*** PROVIDED RECORDS ***

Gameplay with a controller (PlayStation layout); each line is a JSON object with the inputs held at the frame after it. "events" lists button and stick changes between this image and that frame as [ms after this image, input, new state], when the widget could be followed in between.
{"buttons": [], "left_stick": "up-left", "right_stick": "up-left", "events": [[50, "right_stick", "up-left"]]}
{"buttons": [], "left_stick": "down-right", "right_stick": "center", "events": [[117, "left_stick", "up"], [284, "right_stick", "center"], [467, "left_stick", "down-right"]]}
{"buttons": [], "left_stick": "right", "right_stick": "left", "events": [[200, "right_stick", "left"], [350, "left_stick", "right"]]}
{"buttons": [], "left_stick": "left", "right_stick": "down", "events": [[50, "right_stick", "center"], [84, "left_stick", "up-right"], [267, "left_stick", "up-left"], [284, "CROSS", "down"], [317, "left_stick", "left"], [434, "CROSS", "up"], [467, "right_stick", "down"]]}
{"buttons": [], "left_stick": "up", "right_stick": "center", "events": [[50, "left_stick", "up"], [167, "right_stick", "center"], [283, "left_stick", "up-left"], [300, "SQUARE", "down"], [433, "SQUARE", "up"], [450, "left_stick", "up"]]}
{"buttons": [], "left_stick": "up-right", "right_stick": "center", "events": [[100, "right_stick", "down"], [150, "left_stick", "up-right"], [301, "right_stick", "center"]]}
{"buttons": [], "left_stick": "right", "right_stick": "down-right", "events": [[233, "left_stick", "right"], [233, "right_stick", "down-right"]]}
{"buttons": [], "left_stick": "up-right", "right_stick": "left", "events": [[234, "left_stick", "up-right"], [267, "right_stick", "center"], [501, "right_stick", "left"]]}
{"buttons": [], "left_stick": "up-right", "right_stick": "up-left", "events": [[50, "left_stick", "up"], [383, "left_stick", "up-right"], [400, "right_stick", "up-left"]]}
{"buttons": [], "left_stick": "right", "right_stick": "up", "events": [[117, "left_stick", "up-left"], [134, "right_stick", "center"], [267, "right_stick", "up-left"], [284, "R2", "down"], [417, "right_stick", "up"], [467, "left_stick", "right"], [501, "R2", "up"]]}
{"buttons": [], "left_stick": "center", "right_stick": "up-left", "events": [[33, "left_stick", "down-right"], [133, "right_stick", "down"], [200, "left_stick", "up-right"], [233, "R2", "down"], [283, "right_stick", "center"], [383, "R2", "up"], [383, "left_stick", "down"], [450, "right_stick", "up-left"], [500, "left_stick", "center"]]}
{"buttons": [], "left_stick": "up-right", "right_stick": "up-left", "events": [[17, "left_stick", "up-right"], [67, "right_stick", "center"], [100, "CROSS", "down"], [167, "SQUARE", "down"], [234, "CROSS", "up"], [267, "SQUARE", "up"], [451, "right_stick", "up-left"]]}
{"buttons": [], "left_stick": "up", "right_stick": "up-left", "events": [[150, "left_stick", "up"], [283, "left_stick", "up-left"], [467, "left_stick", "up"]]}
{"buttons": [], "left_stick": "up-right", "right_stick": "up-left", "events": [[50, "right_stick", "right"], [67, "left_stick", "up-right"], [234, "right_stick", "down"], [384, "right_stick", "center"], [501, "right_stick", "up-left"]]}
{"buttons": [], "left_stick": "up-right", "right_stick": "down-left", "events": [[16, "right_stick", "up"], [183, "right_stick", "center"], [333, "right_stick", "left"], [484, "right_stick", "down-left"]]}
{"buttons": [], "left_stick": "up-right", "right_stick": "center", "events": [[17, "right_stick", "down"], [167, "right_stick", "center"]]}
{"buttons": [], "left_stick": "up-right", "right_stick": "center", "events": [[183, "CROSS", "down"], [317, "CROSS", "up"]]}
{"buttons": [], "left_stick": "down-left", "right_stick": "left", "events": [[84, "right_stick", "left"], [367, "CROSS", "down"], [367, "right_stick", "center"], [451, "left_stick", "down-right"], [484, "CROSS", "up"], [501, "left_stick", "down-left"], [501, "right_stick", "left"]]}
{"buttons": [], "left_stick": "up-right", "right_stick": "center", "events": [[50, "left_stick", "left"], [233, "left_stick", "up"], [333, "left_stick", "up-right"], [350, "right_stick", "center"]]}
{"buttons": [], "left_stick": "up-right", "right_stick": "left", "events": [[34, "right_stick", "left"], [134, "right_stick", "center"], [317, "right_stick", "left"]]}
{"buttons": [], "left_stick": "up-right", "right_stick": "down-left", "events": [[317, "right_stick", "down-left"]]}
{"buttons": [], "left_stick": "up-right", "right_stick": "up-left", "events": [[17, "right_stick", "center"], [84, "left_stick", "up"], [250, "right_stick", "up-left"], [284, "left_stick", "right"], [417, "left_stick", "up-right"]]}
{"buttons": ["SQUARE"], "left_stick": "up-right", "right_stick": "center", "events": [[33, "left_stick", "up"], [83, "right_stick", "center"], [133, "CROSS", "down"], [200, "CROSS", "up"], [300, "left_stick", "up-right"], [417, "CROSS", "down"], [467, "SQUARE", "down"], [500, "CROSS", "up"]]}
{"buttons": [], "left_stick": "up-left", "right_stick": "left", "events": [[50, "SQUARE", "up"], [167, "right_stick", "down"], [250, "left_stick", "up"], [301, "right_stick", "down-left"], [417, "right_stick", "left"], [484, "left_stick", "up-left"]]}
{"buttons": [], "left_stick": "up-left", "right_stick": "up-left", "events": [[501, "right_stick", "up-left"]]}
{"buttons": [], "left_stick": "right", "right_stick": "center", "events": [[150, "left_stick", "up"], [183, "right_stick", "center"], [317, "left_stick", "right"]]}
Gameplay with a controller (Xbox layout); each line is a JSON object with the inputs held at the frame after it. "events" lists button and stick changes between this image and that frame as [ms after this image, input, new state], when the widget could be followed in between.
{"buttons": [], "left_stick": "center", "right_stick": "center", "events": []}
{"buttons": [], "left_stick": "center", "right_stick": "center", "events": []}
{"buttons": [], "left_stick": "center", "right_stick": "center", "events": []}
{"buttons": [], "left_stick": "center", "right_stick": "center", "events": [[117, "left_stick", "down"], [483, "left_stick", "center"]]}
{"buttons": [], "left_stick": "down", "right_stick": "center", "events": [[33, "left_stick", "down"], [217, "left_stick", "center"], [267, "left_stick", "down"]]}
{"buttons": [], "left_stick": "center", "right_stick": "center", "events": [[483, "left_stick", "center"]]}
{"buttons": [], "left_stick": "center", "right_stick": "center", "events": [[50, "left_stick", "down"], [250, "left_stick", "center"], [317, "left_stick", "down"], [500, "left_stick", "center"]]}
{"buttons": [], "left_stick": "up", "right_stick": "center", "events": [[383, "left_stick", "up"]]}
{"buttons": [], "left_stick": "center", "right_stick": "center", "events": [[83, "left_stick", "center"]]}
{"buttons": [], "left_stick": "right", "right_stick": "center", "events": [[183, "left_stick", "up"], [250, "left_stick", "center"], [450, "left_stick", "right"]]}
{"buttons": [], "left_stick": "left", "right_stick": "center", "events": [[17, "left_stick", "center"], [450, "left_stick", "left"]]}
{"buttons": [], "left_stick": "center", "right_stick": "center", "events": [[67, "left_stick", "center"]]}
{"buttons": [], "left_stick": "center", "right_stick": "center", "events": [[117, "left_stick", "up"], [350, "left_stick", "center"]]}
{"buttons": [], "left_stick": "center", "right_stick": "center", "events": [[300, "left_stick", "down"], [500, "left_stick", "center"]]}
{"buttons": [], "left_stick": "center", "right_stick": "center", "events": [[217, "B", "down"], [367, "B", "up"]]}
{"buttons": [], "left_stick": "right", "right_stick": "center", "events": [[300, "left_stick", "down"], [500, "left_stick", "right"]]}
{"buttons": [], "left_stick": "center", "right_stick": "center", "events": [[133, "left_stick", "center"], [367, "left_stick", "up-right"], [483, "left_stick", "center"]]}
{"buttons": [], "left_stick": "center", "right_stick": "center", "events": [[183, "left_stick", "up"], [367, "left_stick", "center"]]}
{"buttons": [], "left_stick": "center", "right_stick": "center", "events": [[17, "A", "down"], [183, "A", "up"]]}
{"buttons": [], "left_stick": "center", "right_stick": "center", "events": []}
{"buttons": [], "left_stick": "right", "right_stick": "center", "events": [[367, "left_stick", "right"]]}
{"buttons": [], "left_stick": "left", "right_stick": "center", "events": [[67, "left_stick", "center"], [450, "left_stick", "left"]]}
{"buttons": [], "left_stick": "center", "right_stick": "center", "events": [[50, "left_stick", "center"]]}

***

Exactly how many lines of the material contain the word "frame"? Write the number alone.

2